Après la vache folle, la grippe aviaire, la scrapie du mouton, voici la grippe porcine.

Tous les animaux qui approchent l’homme, pour reprendre la fable de La Fontaine « ne meurent pas tous, mais tous sont atteints ».

L’actualité manquait de sel, les attentats suicides n’émouvaient plus suffisamment les téléspectateurs que nous sommes, voici le cochon et sa grippe.

Le risque d’une pandémie, l’éventualité d’une mutation du virus animal pour un virus mortel chez l’homme ne doit plus rester virtuelle mais bien réelle.

Rassurez-vous, rien n’est préparé pour de telles éventualités aux conséquences imprévisibles.

Les masques devant les orifices buccaux et nasaux constituent le seul rempart face au virus mutant.

Encore faut-il convaincre le virus de ne pas attaquer les malades potentiels ainsi repérables donc protégés.

Vite, vite, l’inquiétude doit déferler sur la planète en quelques heures.

L’épicentre du séisme viral, le Mexique, est oublié.

Les consommateurs sur tous les continents regardent d’un œil suspect le charcutier et son étal chargé de cochonnailles.

L’éleveur porcin se trouve contraint d’énumérer les mesures sanitaires mises en place pour que les élevages porcins concentrationnaires soient exempts de tout microbe.

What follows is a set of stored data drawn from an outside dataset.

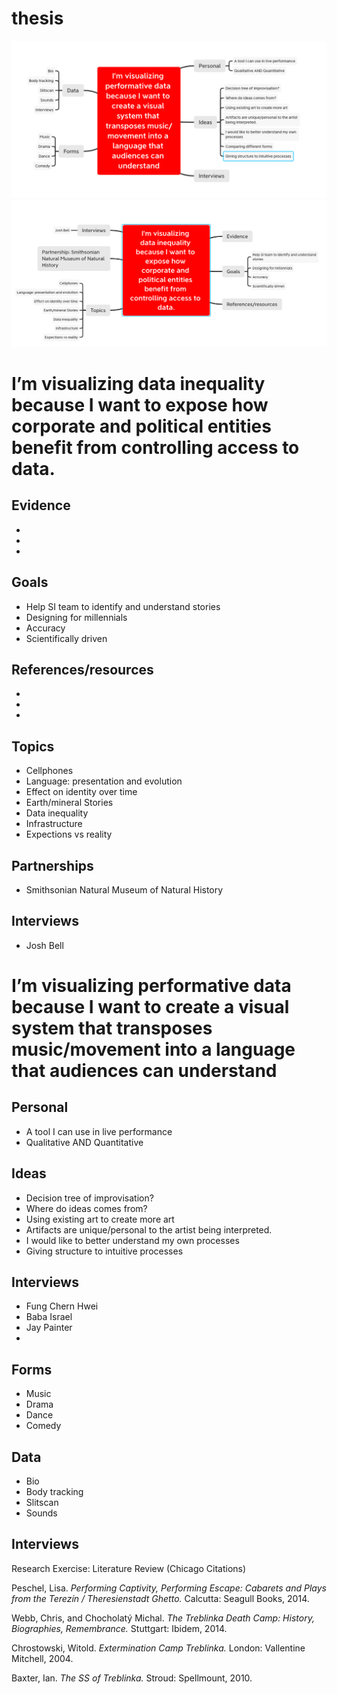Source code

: # thesis
![Image of thesis01](https://github.com/daggus/thesis/blob/master/Thesis01.png)
![Image of thesis02](https://github.com/daggus/thesis/blob/master/Thesis02.png)


# I’m visualizing data inequality because I want to expose how corporate and political entities benefit from controlling access to data.

## Evidence
*
*
*

## Goals
* Help SI team to identify and understand stories
* Designing for millennials
* Accuracy
* Scientifically driven

## References/resources
* 
* 
* 

## Topics

* Cellphones
* Language: presentation and evolution
* Effect on identity over time
* Earth/mineral Stories
* Data inequality
* Infrastructure
* Expections vs reality

## Partnerships
* Smithsonian Natural Museum of Natural History

## Interviews
* Josh Bell


# I’m visualizing performative data because I want to create a visual system that transposes music/movement into a language that audiences can understand

## Personal
* A tool I can use in live performance
* Qualitative AND Quantitative

## Ideas
* Decision tree of improvisation?
* Where do ideas comes from?
* Using existing art to create more art
* Artifacts are unique/personal to the artist being interpreted.
* I would like to better understand my own processes
* Giving structure to intuitive processes

## Interviews
* Fung Chern Hwei
* Baba Israel
* Jay Painter
* 

## Forms
* Music
* Drama
* Dance
* Comedy

## Data
* Bio
* Body tracking
* Slitscan
* Sounds

## Interviews

Research Exercise: Literature Review (Chicago Citations)

Peschel, Lisa. *Performing Captivity, Performing Escape: Cabarets and Plays from the Terezín / Theresienstadt Ghetto.* Calcutta: Seagull Books, 2014. 

Webb, Chris, and Chocholatý Michal. *The Treblinka Death Camp: History, Biographies, Remembrance.* Stuttgart: Ibidem, 2014.

Chrostowski, Witold. *Extermination Camp Treblinka.* London: Vallentine Mitchell, 2004.

Baxter, Ian. *The SS of Treblinka.* Stroud: Spellmount, 2010.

L’élevage en batterie, l’industrialisation sans surveillance poussée de l’alimentation animale, la course à la rentabilité et à la productivité restent bien là pour nous concocter de nouvelles maladies mutantes.

L’animal, comme tout être vivant sur la planète bleue, mérite un brin d’humanité.

Vouloir le considérer uniquement comme une ration alimentaire sans lui garantir un respect et confort minimal me paraît monstrueux.

En rajouter une couche en le présentant comme l’unique vecteur d’une pandémie catastrophique, équivaut à nier les causes pour privilégier l’analyse des conséquences.

Nous assisterons sans doute à des abattages massifs de cheptel suspect ; l’on suivra pendant quelques semaines les cours du porc sur les marchés financiers, le consommateur prudent négligera le rayon saucisson pour se jeter vers ce qui demain sera montré du doigt.

Enlever ses œillères pour un présent et un futur moins irrationnel, c’est ce que la crise financière actuelle nous apprend à grand coup de fermetures d’usines.

Refuser de faire de même pour exiger une alimentation humaine respectueuse du monde animal, serait nous exposer à des crises de panique répétées et médicalement ingérables.

C’est sans doute pour cela que des restaurants exotiques, proposant des viandes tout aussi exotiques allant du zèbre au kangourou, en passant par les insectes et les reptiles, ouvrent leurs portes.

Avant que tous ces animaux abattus et mitonnés ne se retrouvent atteints d’un virus transmissible à l’homme, on aura le temps de voir venir se rassure le « gastronome » à l’estomac sans scrupule!